--- Supplied data Enclosed Below ---

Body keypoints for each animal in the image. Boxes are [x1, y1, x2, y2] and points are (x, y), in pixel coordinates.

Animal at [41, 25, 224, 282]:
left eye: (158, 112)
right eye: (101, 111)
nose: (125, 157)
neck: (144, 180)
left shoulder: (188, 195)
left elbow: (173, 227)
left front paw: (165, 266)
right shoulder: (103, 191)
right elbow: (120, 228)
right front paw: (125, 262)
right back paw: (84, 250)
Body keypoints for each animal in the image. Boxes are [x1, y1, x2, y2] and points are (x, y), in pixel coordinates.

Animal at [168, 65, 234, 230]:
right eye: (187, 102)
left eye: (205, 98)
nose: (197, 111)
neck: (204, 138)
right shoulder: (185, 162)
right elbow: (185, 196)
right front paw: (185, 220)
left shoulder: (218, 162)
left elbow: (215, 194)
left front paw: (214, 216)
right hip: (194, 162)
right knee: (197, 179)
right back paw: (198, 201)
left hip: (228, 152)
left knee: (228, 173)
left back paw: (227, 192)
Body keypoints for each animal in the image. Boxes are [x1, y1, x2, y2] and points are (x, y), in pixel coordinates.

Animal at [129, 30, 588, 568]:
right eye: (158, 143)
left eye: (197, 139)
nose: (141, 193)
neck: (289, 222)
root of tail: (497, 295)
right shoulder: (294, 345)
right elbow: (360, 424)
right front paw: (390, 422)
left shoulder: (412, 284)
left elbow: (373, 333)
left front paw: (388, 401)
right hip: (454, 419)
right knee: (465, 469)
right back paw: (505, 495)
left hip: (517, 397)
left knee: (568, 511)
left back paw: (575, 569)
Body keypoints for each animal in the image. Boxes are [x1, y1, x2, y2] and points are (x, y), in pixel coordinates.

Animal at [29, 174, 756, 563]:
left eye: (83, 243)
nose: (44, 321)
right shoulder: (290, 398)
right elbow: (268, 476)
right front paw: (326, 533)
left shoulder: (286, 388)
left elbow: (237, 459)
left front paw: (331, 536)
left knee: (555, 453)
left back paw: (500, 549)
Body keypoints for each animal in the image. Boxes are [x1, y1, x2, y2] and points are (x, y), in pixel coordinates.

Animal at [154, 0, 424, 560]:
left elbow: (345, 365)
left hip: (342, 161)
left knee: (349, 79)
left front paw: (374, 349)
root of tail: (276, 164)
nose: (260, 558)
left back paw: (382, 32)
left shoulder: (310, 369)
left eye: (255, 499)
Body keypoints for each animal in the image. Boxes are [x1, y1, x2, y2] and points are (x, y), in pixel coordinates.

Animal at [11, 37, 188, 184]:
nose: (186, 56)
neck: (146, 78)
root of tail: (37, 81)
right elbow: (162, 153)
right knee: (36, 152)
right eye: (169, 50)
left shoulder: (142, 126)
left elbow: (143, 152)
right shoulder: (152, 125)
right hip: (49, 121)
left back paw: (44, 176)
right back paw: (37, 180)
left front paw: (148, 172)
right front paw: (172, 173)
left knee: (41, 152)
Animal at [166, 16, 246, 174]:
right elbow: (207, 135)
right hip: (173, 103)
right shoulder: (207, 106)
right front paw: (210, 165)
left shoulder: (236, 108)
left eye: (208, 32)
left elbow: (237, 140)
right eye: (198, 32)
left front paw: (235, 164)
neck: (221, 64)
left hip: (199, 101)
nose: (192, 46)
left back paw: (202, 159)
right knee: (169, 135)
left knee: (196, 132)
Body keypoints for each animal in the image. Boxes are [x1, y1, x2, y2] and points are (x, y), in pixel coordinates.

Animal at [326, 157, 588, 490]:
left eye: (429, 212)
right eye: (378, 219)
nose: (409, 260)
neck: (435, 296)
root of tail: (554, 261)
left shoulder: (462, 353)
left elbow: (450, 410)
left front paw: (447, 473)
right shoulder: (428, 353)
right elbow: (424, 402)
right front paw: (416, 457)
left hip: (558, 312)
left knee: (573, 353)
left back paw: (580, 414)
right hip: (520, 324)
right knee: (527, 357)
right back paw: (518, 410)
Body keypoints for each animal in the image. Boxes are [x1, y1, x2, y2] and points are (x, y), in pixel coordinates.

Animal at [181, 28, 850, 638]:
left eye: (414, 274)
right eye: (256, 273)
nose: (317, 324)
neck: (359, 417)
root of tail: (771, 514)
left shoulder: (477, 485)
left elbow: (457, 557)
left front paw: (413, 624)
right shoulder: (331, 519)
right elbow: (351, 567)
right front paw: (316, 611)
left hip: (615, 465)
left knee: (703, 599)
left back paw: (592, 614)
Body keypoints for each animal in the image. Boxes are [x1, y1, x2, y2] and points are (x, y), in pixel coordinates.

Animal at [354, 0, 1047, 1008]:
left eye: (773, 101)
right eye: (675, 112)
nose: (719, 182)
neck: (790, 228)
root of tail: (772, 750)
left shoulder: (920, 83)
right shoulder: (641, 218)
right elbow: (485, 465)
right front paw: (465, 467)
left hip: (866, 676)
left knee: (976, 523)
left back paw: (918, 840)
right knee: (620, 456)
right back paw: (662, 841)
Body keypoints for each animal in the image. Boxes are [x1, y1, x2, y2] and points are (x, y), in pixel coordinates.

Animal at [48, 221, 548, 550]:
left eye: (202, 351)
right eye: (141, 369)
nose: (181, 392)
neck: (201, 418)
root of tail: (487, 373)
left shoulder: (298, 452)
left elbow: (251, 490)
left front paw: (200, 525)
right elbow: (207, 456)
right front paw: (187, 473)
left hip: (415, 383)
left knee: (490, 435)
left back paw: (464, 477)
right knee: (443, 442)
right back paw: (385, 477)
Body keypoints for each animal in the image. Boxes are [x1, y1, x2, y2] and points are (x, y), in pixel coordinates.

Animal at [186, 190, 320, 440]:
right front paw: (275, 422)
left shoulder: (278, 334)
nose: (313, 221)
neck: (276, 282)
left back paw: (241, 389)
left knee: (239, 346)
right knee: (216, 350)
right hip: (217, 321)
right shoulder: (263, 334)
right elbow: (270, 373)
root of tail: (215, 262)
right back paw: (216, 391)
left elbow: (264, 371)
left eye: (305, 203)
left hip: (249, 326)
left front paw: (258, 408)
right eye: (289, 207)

--- End of Enclosed Supplied data ---

Across all the records, find the lines containing the word "nose" and reproduce each one.

— Answer box —
nose: (125, 157)
nose: (197, 111)
nose: (141, 193)
nose: (44, 321)
nose: (260, 558)
nose: (186, 56)
nose: (192, 46)
nose: (409, 260)
nose: (317, 324)
nose: (719, 182)
nose: (181, 392)
nose: (313, 221)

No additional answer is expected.